Some difficulty of fitting splines on latent variables

Posted by Yuling Yao on Sep 16, 2020.       Tag: modeling  
in general B-spline is sensitive to the boundary knots, while the unknown support of latent variable models amplifies such sensitivity.

By spline I mean B-spline, and by B-spline I mean use piecewise polynomial basis in regressions. It might also be called kernel regressions.

I think there are three distinct usage of spline:

  1. Interpolation: we enforce the spline to go across given (x, y) points, and make predictions for new x.

  2. Smoothing: instead of exact interpolation, we allow some fitting error, but we also penalizing the smoothness of the fitted curve (the integral of 2rd order derivative in 1D or laplacian in 2D).

  3. Filtering. It functions likes 2 that we regress the observations to the basis function matrix, but instead of viewing the penalization term as a bias-variance tradeoff, we shift the goal to find a latent variable surface. The bias in 2 is now interpreted as observations noise and the latent surface is now the true value.

Now, in certain models, we are model some latent variables by splines. For example, the observations $y_{1i}, y_{2i}, i=1, \dots, n$ is modeled by two gaussian process \(y_{1i}\sim \mathrm{gp} ({f_{1i}}, \sigma), \quad y_{2i}\sim \mathrm{gp} (f_{2i}, \sigma)\) But the actual goal is to model the auto regression dynamic \(f_{2i} \sim \mathrm{~some~function~of~} f_{1i}\)

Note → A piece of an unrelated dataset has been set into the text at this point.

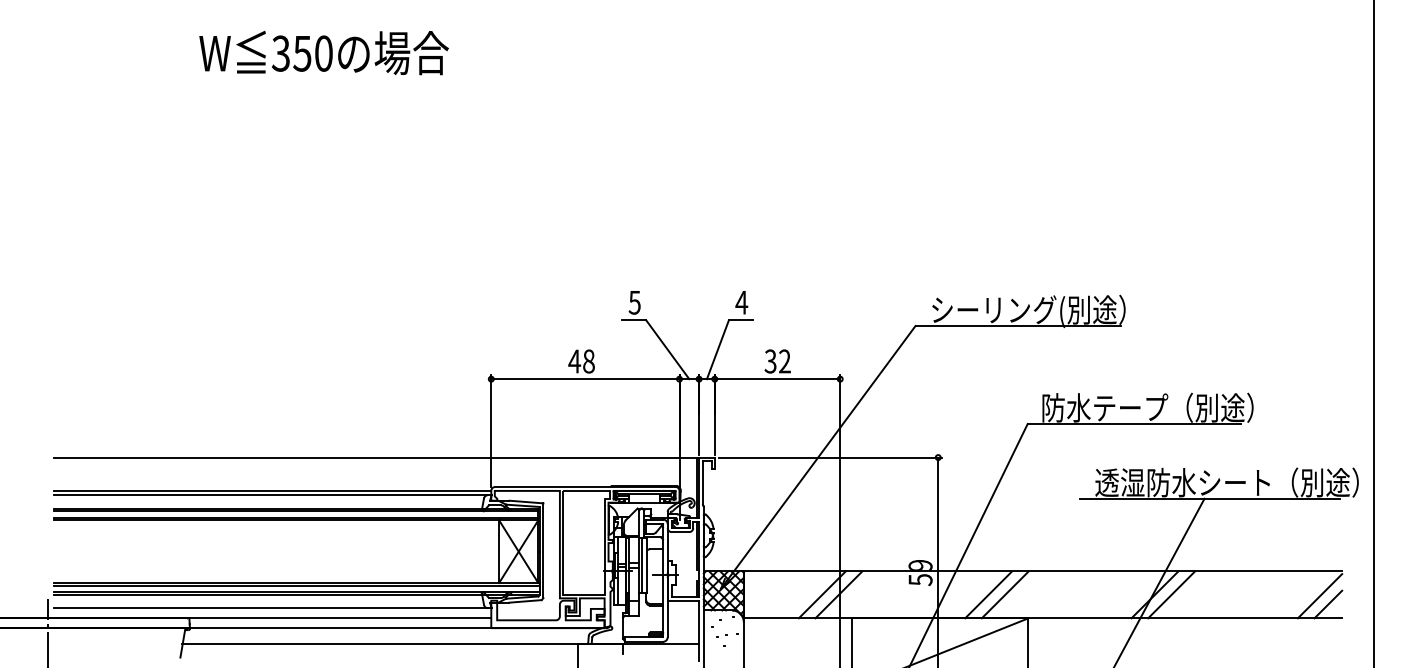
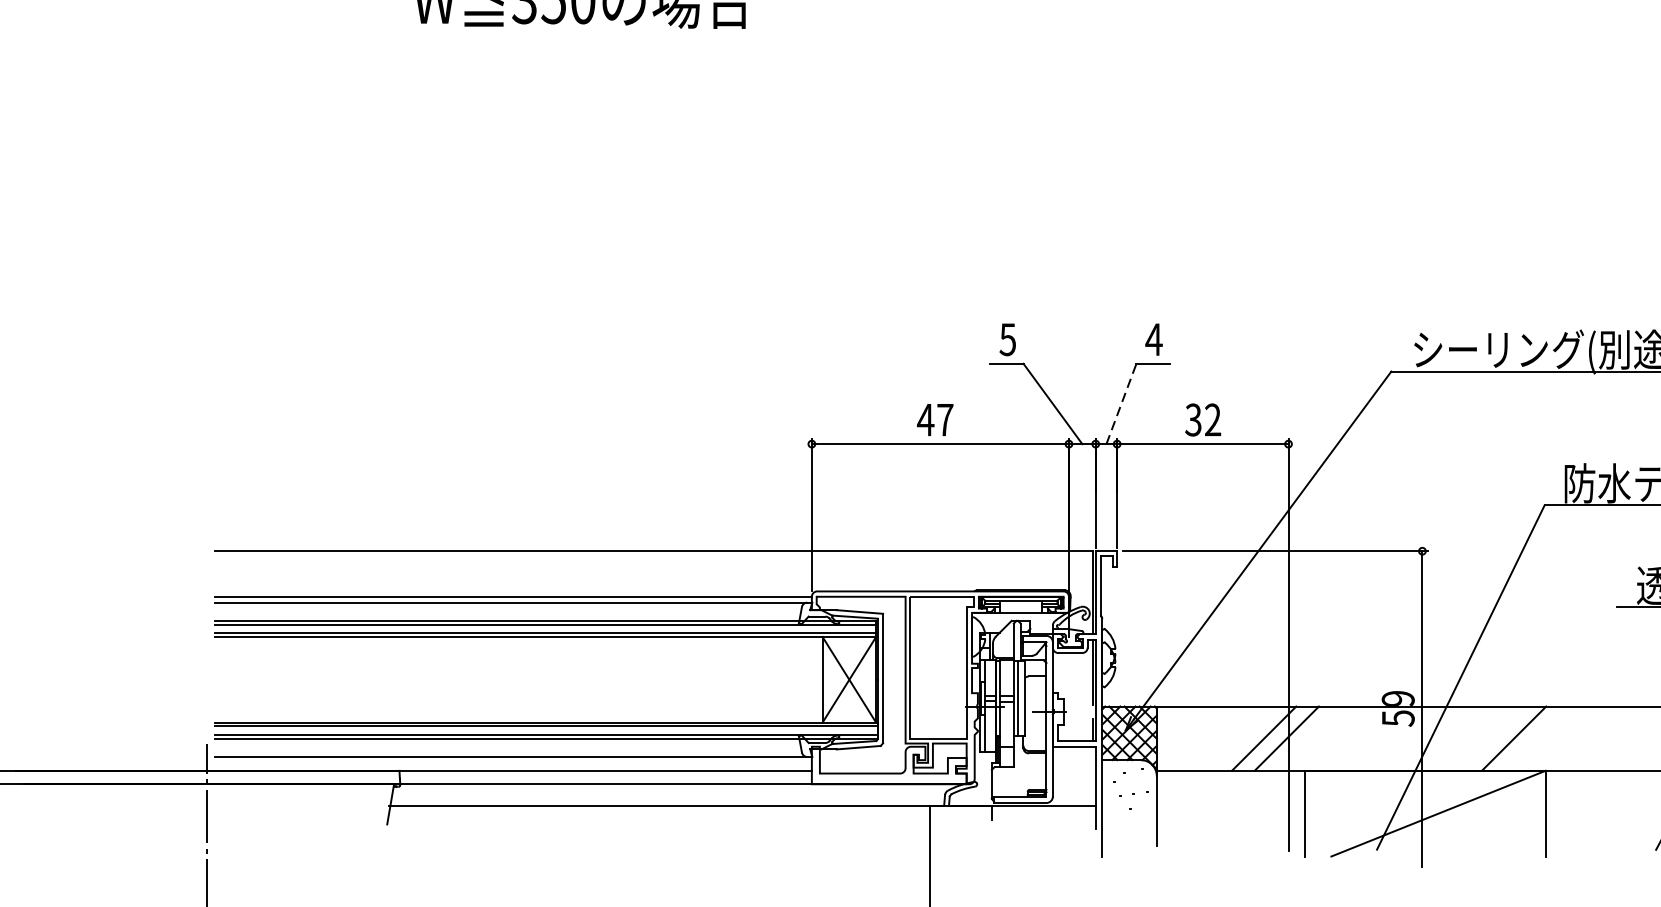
line: (718, 349) -> (1122, 403), solid -> dashed
text: (588, 361) -> (944, 420), 48 -> 47
line: (988, 594) -> (1491, 738), removed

It is actually straightforward to do that in Stan. We just model the autoregression using splines.

However, there are still some challenge here:

  1. For observed values, the spline basis matrix $B_j(x_i)$ can be pre-computed and stored. The basis function becomes a feature extraction and is as simple as a regression. But for latent modeling, the basis matrix $B_j(f_i)$ has to be evaluated for every new value of parameter $f_i$. That is a lot of evaluation if either the number of basis or the sample size is big.
  2. The usual B-spline regression can be GREATLY improved in efficiency by sparse matrix. In one-D, suppose the $K$ knots are the data quantiles with probability $1/K, … (K-1)/K$, the B_j(x_i) will only have $O(1/K)$ non-zero elements. For two-D with tensor product of basis, that is $O(1/K^2)$. The B matrix is almost always sparse for latent variable splines too. But then how can we do sparse matrix when the matrix changes everyone iterations? I mean, we can still convert that B to be a sparse matrix, but we have to convert it in every iteration.
  3. The most horrible part is that the spline is zero outside its boundary knots— but we do not really know the boundary of the latent variables cuz they are latent. That is bad. If the sampler or the optimizer enters a region where the latent variables {$f_i$} are inferred to be wider than the knots— which are often prefixed, the gradient of the coefficient before the B matrix becomes zero. It either gets stuck in optimizer, or becomes random walk in HMC.
  4. A careful analysis shows that the region where the above gradients are non-zero is indeed a very thin slice of the joint space. One solution is to trim the space to match it: put a soft constraint on the span of the latent variables. I think in general B-spline is sensitive to the boundary knots. The unknown support amplifies such sensitivity.